# Orchid nymphs!!!!



## MantisGirl13 (Jun 14, 2018)

I am getting an orchid ooth from yankeeman1421 on Wednesday! I am really excited. I have never kept orchids before, and I have been wanting to try them out soon. I am looking for advice on how to keep these guys. I know the basics, just want to know if I am missing anything important. I have the containers to house the nymphs in and I will be setting up a hatching container today. The cages have plastic sides and bottoms, and a fine mesh top, so it has a lot of ventilation. I have heat for them, and I was wondering, how do you keep the humidity at proper levels? I have some ideas, but am wanting some suggestions. I have done a lot of research and have looked at every care sheet I can find, but there is nothing like personal experience when you need tips. I am so excited for these babies, and I want to care for them as well as I can.  I will keep you updated! Thanks!

- MantisGirl13


----------



## Mantis Lady (Jun 14, 2018)

That is nice. I know they need a lot of warmth, that is why I don't have them yet. good luck with your ooth?


----------



## MantisGirl13 (Jun 14, 2018)

Thanks!
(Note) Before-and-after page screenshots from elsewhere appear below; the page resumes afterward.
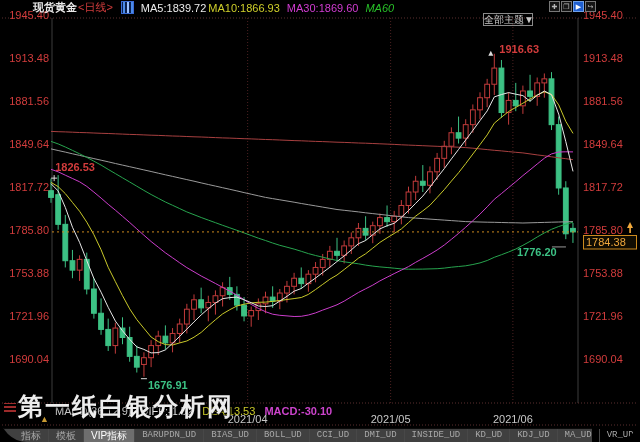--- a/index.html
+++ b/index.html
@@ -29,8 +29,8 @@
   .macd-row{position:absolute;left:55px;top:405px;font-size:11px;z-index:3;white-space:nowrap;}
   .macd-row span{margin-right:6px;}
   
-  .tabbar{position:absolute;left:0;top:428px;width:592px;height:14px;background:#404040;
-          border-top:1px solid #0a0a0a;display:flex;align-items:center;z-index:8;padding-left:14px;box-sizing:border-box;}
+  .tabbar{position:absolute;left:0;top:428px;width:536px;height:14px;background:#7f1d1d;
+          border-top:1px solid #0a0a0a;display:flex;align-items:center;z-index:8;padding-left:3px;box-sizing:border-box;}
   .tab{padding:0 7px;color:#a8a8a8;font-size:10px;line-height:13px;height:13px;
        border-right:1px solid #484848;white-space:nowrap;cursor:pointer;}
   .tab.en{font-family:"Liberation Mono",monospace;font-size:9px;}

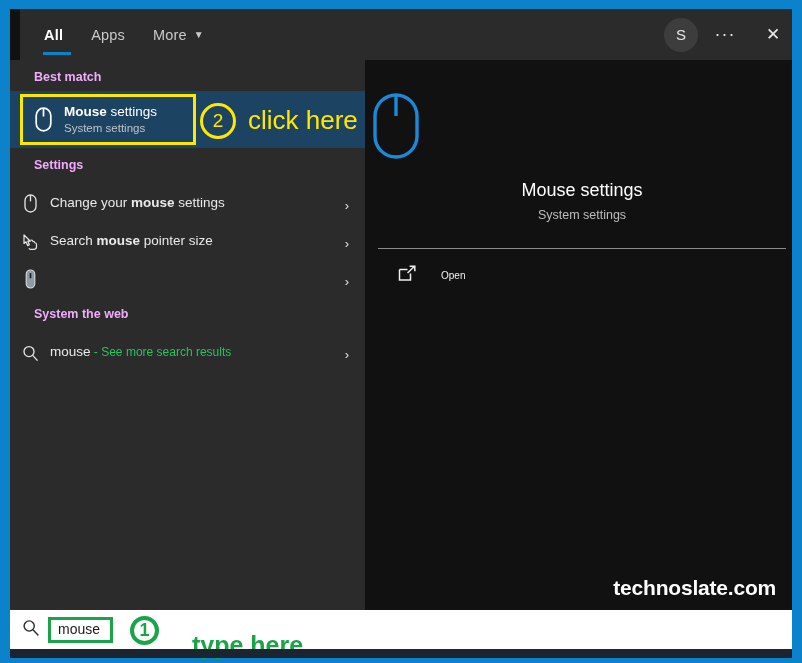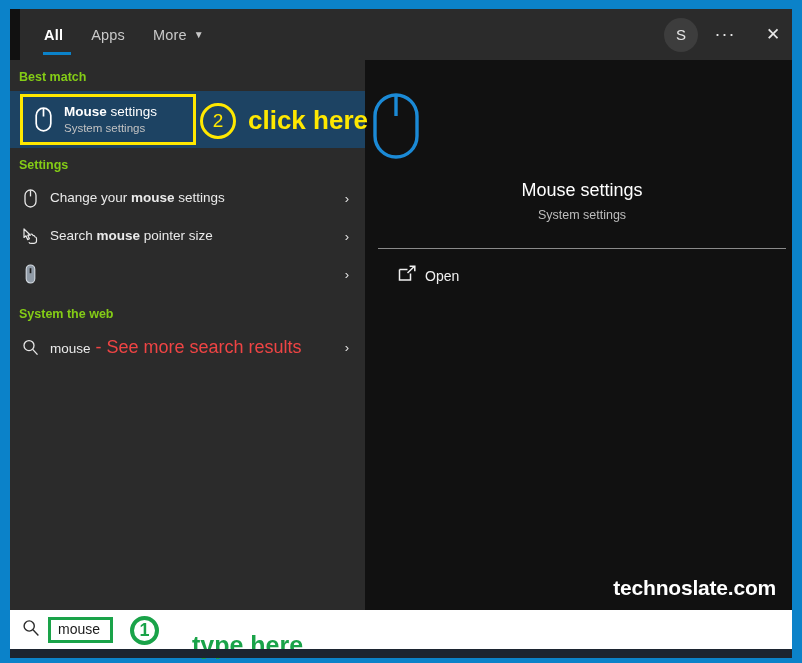--- a/index.html
+++ b/index.html
@@ -100,10 +100,10 @@
     background: #2b2b2b;
   }
   .section-head {
-    padding: 10px 0 7px 9px;
+    padding: 10px 0 7px 24px;
     font-size: 12.5px;
     font-weight: bold;
-    color: #84cc16;
+    color: #f0abfc;
   }
 
   

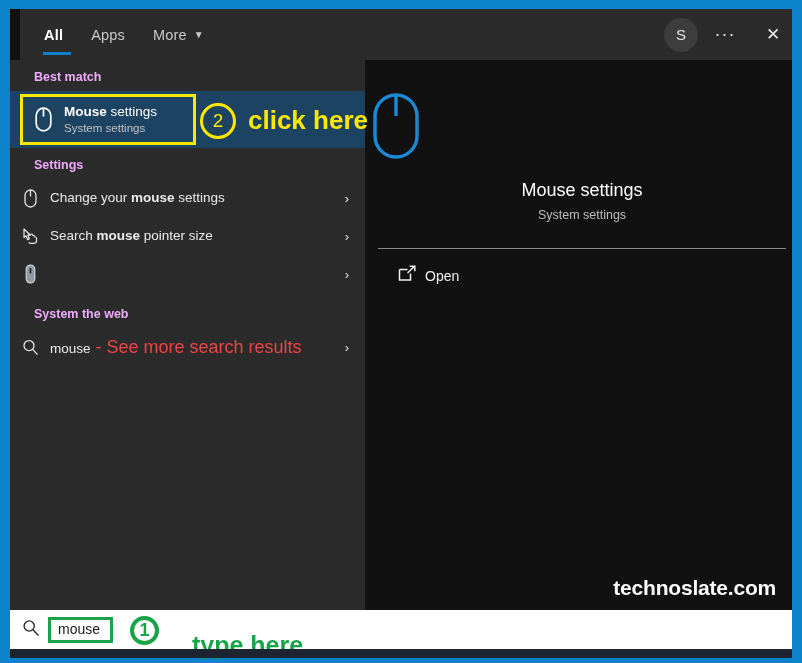--- a/index.html
+++ b/index.html
@@ -146,7 +146,7 @@
     position: absolute;
     left: 238px; top: 14px;
     font-size: 26px;
-    font-weight: bold;
+    font-weight: normal;
     color: #ffe800;
     white-space: nowrap;
   }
I have a heat lamp and a heat pad, either of which I can use.

- MantisGirl13


----------



## Graceface (Sep 22, 2018)

@MantisGirl13 did your ooth hatch?


----------



## Mantid Z. (Sep 22, 2018)

What volt heat lamp do you use?


----------



## MantisGirl13 (Sep 22, 2018)

No, it never hatched, sadly   

@Mantid Z. I have no clue, sorry!

- MantisGirl13


----------



## Mantis Lady (Sep 23, 2018)

MantisGirl13 said:


> No, it never hatched, sadly


too bad


----------



## MantisGirl13 (Sep 23, 2018)

Little Mantis said:


> too bad


Yeah, I am kinda upset, but oh well!

- MantisGirl13


----------